Pelo depositado: Akavia ben Mahalalel declara impuro, e os sábios declaram puro. Qual é o pelo depositado? Aquele em quem havia uma mancha com pelo branco nela, e a mancha desapareceu, deixando o pelo branco em seu lugar, e voltou: Akavia ben Mahalalel declara impuro, e os sábios declaram puro. Disse Rabi Akiva: eu concordo, neste caso, que é puro. Qual é o pelo depositado? Aquele em quem havia uma mancha do tamanho de um grão com duas fiações de pelo nela, e desapareceu dela o tamanho de meio grão, deixando o pelo branco no lugar da mancha, e voltou. Disseram-lhe: assim como anularam as palavras de Akavia, também as tuas palavras não se sustentam.
A mishná introduz um novo conceito técnico, o “se’ar pekudah” (pelo depositado), e a controvérsia que ele suscita entre Akavia ben Mahalalel e os sábios. O caso é o seguinte: havia uma mancha com pelo branco válido em seu interior — sinal que, junto com a mancha, certificaria a impureza definitiva. Então a mancha desaparece por completo, mas o pelo branco permanece exatamente no lugar onde a mancha estava, como um depósito deixado para trás; depois disso, a mancha retorna a esse mesmo lugar. Akavia ben Mahalalel sustenta que, como o pelo branco nunca deixou de estar ali, ele continua válido como sinal, e a mancha que retornou é certificada impura por causa dele. Os sábios discordam: exigem que seja a própria mancha atual, a que agora está presente, quem tenha efetivamente tornado aquele pelo branco — e, como o pelo já estava lá antes do retorno da mancha, ele não foi “convertido” por ela, sendo portanto puro. Rabi Akiva concorda com os sábios nesse primeiro caso, mas propõe uma segunda definição, mais restrita, do que seria “pelo depositado”: uma mancha do tamanho de um grão inteiro, com duas fiações de pelo, da qual desaparece apenas a metade — deixando o pelo branco no lugar exato da metade que sumiu — e depois essa metade retorna. Os sábios rejeitam também essa proposta, respondendo que, assim como refutaram a posição de Akavia, também as palavras de Rabi Akiva não se sustentam — ou seja, também nesse caso mais restrito, o pelo é considerado depositado e, portanto, puro.
Já te informei este princípio, que é o que Ele, exaltado seja, disse: “e ela tornou o pelo branco” — que é a mancha quem o transformou. E Akavia ben Mahalalel diz que a intenção é que este pelo branco tenha sido transformado segundo a lei da mancha; e quando a mancha se transformou, e desapareceu, e depois voltou pela segunda vez, ele é impuro — pois esse pelo branco que está nesta mancha também era mancha, e se transformou. E os sábios dizem que a intenção é que este pelo branco que está nesta mancha seja transformado, e que seja esta própria mancha que permaneceu ali quem o transformou, e não outra; conforme se diz na Sifrá: “e ela tornou” — que ela mesma o transformou, e não que outra em seu lugar o transformou. E Rabi Akiva toma do tempo uma explicação, como se verá. E chama-se isso “pelo depositado” por semelhança a algo que a mancha depositou em seu lugar e foi embora, até que retornasse e o encontrasse. E a halachá segue os sábios.

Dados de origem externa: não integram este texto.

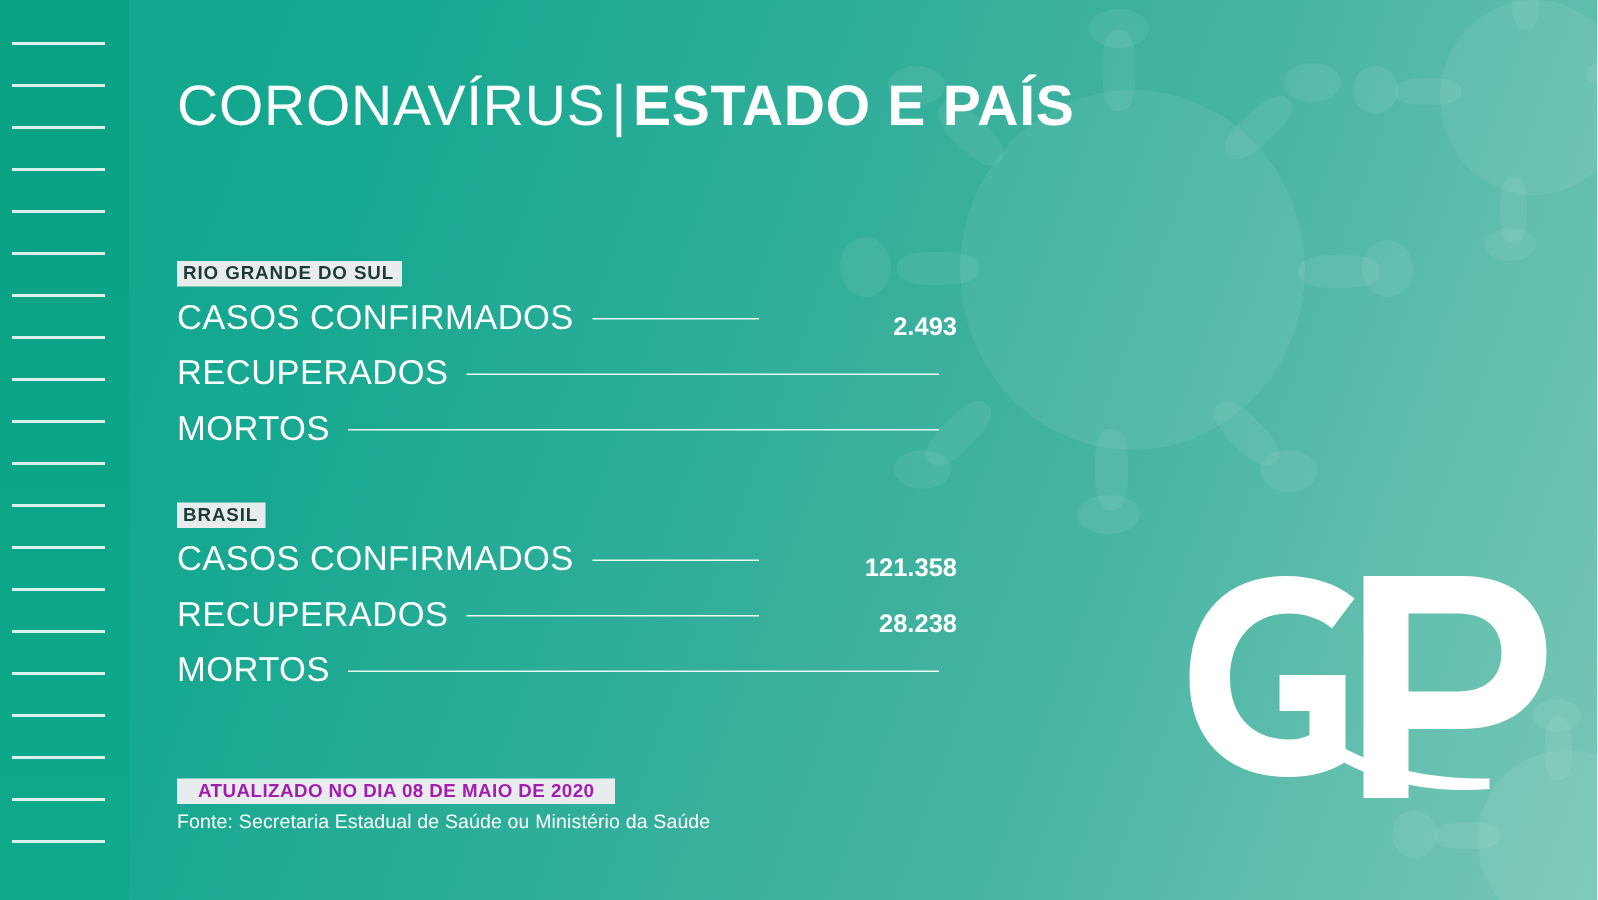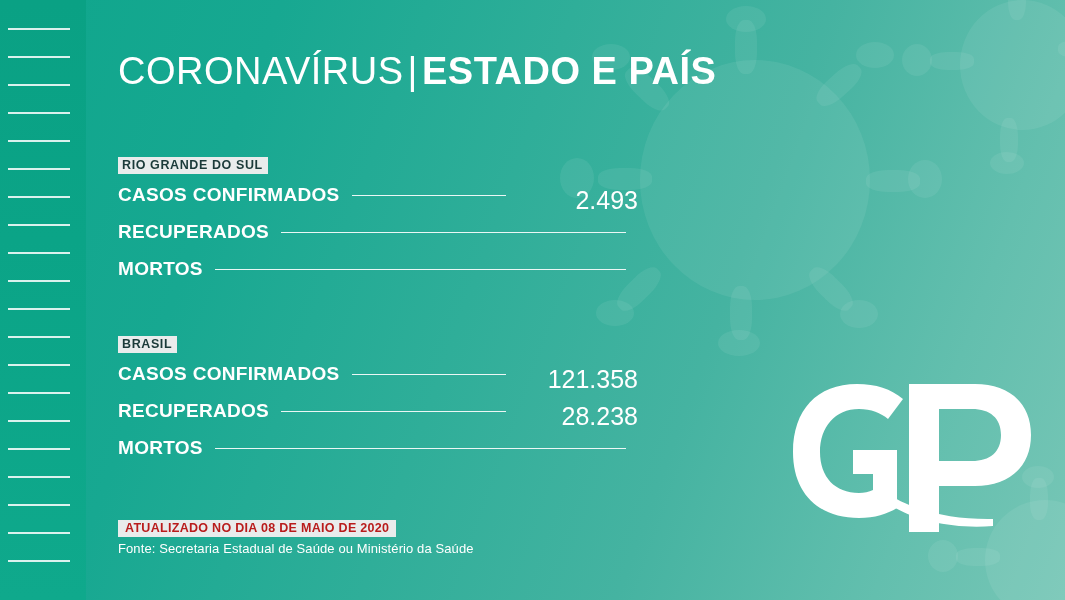"RIO GRANDE DO SUL" #sec-rs { top: 155px -> 173px }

Sobre “pelo depositado”: linguagem de pikadon (depósito) — que a mancha depositou o pelo na pele da carne e foi embora.
Sobre “e os sábios declaram puro”: e o motivo deles é que está escrito “e ela tornou” — que ela mesma o transformou, e não que sua companheira o transformou.
Sobre “também as tuas palavras não se sustentam”: pois também este é puro. E a halachá segue os sábios.